**Problem A:** Write out these rows of the records of mapped objects verbatim, starting with the first row and continuing through the line with "building: (501, 374)", which is included.

Text start

Before accepting ideas and trying to live by them, you should think through what that means and whether you know how to use the idea in all life situations where it will come up. And you should think through whether you know how to answer all questions and criticism about the idea. You need to be ready to advocate an idea yourself or else you aren’t ready to accept it. If you can’t act and talk similarly to the person who is telling you the idea, then you don’t have all the knowledge and skill that he has about the idea. If you can’t write an essay explaining and promoting the idea, then either you don’t know enough about the idea or about writing essays. Being bad at essay writing is OK if you aren’t an intellectual, in which case you should consider whether you could express the idea in whatever ways are normal for you (like chatting about it with other friends who don’t yet know about the idea and who will initially disagree with it).

Debate Partners as Helpers

Instead of feeling pressured by people in debate because of their powerful arguments, you should view them as helpers or resources. Whatever problems or difficulties you may have, if they want to persuade you then it’s their job to help with those things. Think about what would be helpful or make things easier for you and ask for that. They should help or else not expect you to be persuaded. They can either help directly by answering questions, explaining things, linking to resources, etc. Or they can help by suggesting ways you can help yourself. You may have to do some of the work yourself (e.g. reading and practicing) but they should at least offer a plan for that which seems good to you. If they have no plan for how you can get enough help, then you should not be persuaded and change – they don’t adequately know what they’re talking about and how to make it work in your life.

What if learning about their stuff is a lot of work even with their help? If it’s too much work, that’s a problem. Maybe you have higher priorities. Maybe you’re busy. Maybe you’re lazy (which will usually express itself intuitively not explicitly). Maybe you don’t want to do that much work because the outcome isn’t important enough. All of these are perfectly good objections to bring up in a debate. They are issues that must be addressed before you change your mind.

You can partially concede – e.g. that you don’t know a logical rebuttal to their arguments – while still having objections like these which mean you shouldn’t change your life or change your mind much unless these objections are addressed. Just because you can’t logically answer some idea doesn’t mean you understand the idea enough to use it yourself. Learning it enough to use in your life requires a process with effort, and you might have higher priorities, be busy, etc., all of which are valid reasons not to do it. So unless the other person has arguments that you should prioritize it higher, which address all your concerns and work in your life, then he should agree with you that you shouldn’t try to use his idea in your life. He should agree that you don’t know how to use it well enough, and you’re too busy to learn it, and there’s no super fast and easy way to learn it available, and it isn’t important enough to set your other activities aside.

Text end

**Problem B:** In the text on debate partners, how does it say laziness will usually express itself?

Records for this exercise start

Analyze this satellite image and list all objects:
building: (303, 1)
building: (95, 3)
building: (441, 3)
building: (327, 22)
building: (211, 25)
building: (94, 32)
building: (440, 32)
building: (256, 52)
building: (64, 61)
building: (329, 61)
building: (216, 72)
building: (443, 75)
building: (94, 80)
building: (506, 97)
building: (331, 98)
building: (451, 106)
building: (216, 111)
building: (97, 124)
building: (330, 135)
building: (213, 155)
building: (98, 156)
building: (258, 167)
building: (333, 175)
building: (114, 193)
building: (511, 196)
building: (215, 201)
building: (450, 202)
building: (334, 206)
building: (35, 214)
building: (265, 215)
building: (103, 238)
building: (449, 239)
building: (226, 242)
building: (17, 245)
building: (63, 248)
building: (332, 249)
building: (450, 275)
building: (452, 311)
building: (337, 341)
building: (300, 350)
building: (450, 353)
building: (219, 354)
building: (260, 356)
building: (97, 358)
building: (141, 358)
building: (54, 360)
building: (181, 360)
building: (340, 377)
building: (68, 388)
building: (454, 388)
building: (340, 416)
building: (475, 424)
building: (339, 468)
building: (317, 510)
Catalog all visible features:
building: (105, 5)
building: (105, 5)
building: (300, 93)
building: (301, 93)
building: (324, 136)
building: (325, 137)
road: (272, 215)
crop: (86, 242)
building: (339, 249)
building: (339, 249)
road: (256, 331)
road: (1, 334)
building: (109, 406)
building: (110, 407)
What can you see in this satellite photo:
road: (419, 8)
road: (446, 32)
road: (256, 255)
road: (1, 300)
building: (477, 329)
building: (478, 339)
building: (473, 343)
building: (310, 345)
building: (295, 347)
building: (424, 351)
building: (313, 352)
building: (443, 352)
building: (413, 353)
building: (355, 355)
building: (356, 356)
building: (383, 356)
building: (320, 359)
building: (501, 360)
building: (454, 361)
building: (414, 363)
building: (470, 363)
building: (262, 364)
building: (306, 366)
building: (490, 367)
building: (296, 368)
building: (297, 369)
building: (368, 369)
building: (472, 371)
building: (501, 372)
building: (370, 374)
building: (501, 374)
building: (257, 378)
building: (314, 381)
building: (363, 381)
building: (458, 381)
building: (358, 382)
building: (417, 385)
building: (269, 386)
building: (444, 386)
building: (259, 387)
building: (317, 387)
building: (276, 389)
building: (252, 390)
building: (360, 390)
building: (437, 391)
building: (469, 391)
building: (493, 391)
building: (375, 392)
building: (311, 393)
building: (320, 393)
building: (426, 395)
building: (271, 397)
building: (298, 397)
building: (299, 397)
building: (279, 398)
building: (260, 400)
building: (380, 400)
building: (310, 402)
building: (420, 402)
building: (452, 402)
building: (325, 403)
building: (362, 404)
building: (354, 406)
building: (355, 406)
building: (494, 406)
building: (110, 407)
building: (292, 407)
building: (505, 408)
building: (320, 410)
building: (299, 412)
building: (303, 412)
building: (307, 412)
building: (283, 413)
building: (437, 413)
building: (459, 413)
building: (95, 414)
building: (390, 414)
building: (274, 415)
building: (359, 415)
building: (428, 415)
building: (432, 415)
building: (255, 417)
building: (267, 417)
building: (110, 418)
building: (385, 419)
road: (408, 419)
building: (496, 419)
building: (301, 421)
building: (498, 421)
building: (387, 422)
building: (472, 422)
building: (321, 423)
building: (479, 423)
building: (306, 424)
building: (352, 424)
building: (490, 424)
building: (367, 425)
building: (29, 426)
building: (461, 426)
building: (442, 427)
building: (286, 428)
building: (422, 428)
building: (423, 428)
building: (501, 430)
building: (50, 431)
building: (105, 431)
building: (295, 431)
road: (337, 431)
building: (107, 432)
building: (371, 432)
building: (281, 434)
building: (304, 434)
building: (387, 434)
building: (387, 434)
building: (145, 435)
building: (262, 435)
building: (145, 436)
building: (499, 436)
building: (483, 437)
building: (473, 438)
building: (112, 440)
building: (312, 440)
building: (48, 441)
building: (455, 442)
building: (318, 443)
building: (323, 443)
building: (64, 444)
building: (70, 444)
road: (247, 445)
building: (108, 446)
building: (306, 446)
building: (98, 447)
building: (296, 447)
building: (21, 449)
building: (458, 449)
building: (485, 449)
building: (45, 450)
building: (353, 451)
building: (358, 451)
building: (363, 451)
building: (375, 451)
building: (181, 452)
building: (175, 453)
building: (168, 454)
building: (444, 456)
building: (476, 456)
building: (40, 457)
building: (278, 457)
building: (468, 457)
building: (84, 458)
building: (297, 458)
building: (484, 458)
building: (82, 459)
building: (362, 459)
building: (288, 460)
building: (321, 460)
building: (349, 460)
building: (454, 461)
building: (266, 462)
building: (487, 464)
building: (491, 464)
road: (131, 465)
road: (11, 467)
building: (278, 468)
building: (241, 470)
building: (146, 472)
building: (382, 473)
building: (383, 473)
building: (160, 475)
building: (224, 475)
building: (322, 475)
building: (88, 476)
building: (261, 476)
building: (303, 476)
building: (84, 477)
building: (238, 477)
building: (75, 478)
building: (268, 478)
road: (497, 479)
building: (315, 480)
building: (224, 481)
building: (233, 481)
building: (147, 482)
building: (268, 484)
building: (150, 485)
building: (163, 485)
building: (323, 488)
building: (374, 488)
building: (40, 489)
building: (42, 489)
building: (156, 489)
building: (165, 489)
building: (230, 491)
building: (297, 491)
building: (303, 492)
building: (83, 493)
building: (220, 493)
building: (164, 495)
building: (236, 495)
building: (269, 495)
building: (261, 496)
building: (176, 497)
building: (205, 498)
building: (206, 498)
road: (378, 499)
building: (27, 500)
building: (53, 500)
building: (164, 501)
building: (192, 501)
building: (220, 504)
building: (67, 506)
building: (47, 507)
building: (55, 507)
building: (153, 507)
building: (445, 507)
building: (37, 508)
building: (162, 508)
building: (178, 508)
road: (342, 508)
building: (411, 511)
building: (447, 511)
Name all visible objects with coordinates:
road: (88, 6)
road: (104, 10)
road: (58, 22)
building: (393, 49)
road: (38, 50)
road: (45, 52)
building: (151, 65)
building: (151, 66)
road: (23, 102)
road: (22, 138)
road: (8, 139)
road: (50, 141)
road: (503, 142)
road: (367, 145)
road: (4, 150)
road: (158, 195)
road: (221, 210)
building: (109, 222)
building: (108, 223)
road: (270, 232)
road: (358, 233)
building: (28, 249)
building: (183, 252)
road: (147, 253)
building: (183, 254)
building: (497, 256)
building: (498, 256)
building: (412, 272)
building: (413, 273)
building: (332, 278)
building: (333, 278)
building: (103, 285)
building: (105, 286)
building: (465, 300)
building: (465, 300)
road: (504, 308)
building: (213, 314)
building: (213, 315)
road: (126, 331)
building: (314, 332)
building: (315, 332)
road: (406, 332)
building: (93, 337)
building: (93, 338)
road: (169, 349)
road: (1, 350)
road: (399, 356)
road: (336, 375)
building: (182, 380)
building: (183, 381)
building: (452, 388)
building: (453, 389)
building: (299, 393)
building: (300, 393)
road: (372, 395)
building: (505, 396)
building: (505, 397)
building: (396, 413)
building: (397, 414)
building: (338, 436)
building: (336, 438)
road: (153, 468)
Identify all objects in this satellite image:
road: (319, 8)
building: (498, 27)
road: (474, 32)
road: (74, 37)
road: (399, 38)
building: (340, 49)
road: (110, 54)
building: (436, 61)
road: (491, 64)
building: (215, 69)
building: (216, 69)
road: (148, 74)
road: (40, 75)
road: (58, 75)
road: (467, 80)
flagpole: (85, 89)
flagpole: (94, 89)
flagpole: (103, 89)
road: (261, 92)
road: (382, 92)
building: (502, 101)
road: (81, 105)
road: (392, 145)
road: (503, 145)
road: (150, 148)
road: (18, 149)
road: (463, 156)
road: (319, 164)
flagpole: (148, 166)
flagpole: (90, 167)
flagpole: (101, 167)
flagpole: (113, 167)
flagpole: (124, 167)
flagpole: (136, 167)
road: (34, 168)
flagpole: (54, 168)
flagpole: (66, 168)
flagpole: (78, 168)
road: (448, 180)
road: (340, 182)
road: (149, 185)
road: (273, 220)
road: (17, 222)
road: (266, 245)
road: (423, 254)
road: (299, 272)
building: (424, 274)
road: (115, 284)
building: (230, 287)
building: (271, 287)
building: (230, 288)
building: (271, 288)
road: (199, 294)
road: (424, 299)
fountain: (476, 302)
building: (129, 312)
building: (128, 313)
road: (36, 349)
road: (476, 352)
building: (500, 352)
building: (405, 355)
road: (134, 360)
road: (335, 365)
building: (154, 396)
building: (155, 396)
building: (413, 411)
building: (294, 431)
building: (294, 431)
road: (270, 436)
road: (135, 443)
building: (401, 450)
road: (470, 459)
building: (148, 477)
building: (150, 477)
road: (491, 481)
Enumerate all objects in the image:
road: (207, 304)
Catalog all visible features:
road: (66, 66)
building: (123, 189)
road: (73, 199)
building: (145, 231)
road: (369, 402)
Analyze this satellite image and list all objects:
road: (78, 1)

Records for this exercise end

**Exercise answer A:**
Analyze this satellite image and list all objects:
building: (303, 1)
building: (95, 3)
building: (441, 3)
building: (327, 22)
building: (211, 25)
building: (94, 32)
building: (440, 32)
building: (256, 52)
building: (64, 61)
building: (329, 61)
building: (216, 72)
building: (443, 75)
building: (94, 80)
building: (506, 97)
building: (331, 98)
building: (451, 106)
building: (216, 111)
building: (97, 124)
building: (330, 135)
building: (213, 155)
building: (98, 156)
building: (258, 167)
building: (333, 175)
building: (114, 193)
building: (511, 196)
building: (215, 201)
building: (450, 202)
building: (334, 206)
building: (35, 214)
building: (265, 215)
building: (103, 238)
building: (449, 239)
building: (226, 242)
building: (17, 245)
building: (63, 248)
building: (332, 249)
building: (450, 275)
building: (452, 311)
building: (337, 341)
building: (300, 350)
building: (450, 353)
building: (219, 354)
building: (260, 356)
building: (97, 358)
building: (141, 358)
building: (54, 360)
building: (181, 360)
building: (340, 377)
building: (68, 388)
building: (454, 388)
building: (340, 416)
building: (475, 424)
building: (339, 468)
building: (317, 510)
Catalog all visible features:
building: (105, 5)
building: (105, 5)
building: (300, 93)
building: (301, 93)
building: (324, 136)
building: (325, 137)
road: (272, 215)
crop: (86, 242)
building: (339, 249)
building: (339, 249)
road: (256, 331)
road: (1, 334)
building: (109, 406)
building: (110, 407)
What can you see in this satellite photo:
road: (419, 8)
road: (446, 32)
road: (256, 255)
road: (1, 300)
building: (477, 329)
building: (478, 339)
building: (473, 343)
building: (310, 345)
building: (295, 347)
building: (424, 351)
building: (313, 352)
building: (443, 352)
building: (413, 353)
building: (355, 355)
building: (356, 356)
building: (383, 356)
building: (320, 359)
building: (501, 360)
building: (454, 361)
building: (414, 363)
building: (470, 363)
building: (262, 364)
building: (306, 366)
building: (490, 367)
building: (296, 368)
building: (297, 369)
building: (368, 369)
building: (472, 371)
building: (501, 372)
building: (370, 374)
building: (501, 374)

**Exercise answer B:** Intuitively, not explicitly.